----- Supplied text -----

It is noteworthy that the percentage of the favorable view of Islam among the Republicans who knew some Muslims very well (21%) is less than the percentage of the favorable view of Islam among all Republicans (26%). It seems that though knowing some Muslims has a positive effect on Republicans’ attitudes toward Muslims, it may have a negative effect upon Republicans’ attitudes toward Islam. The small sample size of “Republicans who knew some Muslims very well” may have an effect.

Table (10)

Knowing some Muslims very well has a negative effect

upon Republicans’ attitude toward Islam

  Favorable view of Islam %age with Unfavorable view of Islam
 

Republicans in general

 

26%

 

73%

 

 

Sub-group of Republicans who knew some Muslims very well

 

21%

 

79%

Table (11)

Favorable vs. Unfavorable Views of Muslims among

Americans, Democrats, & Republicans & how much affected by knowing some Muslims

(in a descending order of Favorability)

  Favorable Unfavorable
Democrats who knew some Muslims very well 82% 18%
Americans who knew some Muslims very well 73% 27%
Democrats in general 67% 31%
Republicans who knew some Muslims very well 59% 42%
Americans in general 53% 46%
Democrats who didn’t know any 52% 48%
Republicans in general 41% 58%
Americans who didn’t know any Muslims 35% 64%
Republicans who didn’t know any 22% 78%

Source of tables 10-11: Public Opinion Poll by Shibley Telhami in 2015

Based on Telhami’s findings, views of Muslims across the political spectrum are significantly affected by whether or not the American knows some Muslims very well; knowing some Muslims very well tends to be associated with a favorable view of Muslims while not knowing any Muslims tends to be associated with an unfavorable view.

Table (12)

Favorable vs. Unfavorable Views of Islam among

Americans, Democrats, & Republicans & how much affected by knowing some Muslims

(in a descending order of Favorability)

  Favorable Unfavorable
Democrats who knew some Muslims very well 65% 35%
Democrats in general 51% 47%
Americans who knew some Muslims very well 49% 51%
Democrats who didn’t know any 47% 52%
All Americans 37% 61%
Americans who didn’t know any 27% 72%
Republicans in general 26% 73%
Republicans who knew some Muslims very well 21% 79%
Republicans who didn’t know any 11% 89%

Source of tables 12: Public Opinion Poll by Shibley Telhami in 2015

Based on Telhami’s findings, the effect of knowing/not Knowing some Muslims very well on Americans in general and American Democrats’ views of Islam is different from its effect on Republicans’ views.

Knowing some Muslims very well tends to be associated with more favorable views of Islam among Democrats and with less unfavorable views among Americans in general; that is, a positive effect. And not knowing any Muslims tends to be associated with unfavorable views of Islam among Democrats and more unfavorable views of Islam among Americans in general; that is, a negative effect.

On the other side, knowing some Muslims very well tends to be associated with relatively more unfavorable views of Islam among Republicans, that is, a negative effect, and not knowing tends to be associated with markedly more unfavorable views of Islam among Republicans, that is, a relatively more negative effect.

-----

Copy out the section of the passage on American views of Muslims and Islam that opens with "Based on Telhami’s findings, the" and closes with "on Republicans’ views.", swapping "Americans in general" for "all Americans".

----- Extracted records -----

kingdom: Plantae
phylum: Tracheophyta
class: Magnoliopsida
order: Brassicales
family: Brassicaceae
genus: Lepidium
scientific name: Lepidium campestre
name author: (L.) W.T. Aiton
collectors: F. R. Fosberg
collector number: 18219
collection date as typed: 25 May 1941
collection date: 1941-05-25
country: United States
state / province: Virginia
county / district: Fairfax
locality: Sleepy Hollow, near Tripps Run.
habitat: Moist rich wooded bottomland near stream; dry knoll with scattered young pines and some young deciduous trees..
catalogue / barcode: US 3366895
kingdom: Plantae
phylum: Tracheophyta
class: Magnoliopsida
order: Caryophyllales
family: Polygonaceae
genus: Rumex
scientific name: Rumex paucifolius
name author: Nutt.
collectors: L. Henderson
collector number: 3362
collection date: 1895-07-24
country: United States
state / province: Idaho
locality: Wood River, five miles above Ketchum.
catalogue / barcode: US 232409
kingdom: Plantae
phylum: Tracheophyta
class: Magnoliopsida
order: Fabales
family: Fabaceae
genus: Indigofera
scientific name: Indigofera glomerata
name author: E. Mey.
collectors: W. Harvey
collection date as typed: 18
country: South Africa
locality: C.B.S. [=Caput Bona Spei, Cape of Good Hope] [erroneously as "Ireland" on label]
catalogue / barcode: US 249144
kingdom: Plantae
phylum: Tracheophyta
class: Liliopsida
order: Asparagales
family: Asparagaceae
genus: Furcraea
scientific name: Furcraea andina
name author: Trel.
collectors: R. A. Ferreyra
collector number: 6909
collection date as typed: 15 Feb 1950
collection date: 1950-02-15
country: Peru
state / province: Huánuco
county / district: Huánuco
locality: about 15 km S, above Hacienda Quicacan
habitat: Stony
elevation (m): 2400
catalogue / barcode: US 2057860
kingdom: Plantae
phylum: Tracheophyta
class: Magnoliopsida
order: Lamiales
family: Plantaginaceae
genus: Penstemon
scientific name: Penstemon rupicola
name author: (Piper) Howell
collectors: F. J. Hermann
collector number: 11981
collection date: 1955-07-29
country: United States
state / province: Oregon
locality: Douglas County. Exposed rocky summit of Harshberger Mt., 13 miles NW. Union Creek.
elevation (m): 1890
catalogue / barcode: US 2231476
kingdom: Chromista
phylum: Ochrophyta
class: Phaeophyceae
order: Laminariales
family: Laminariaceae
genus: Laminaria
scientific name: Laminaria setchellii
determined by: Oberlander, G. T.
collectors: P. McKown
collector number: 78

-----

**Solution**
Based on Telhami’s findings, the effect of knowing/not Knowing some Muslims very well on all Americans and American Democrats’ views of Islam is different from its effect on Republicans’ views.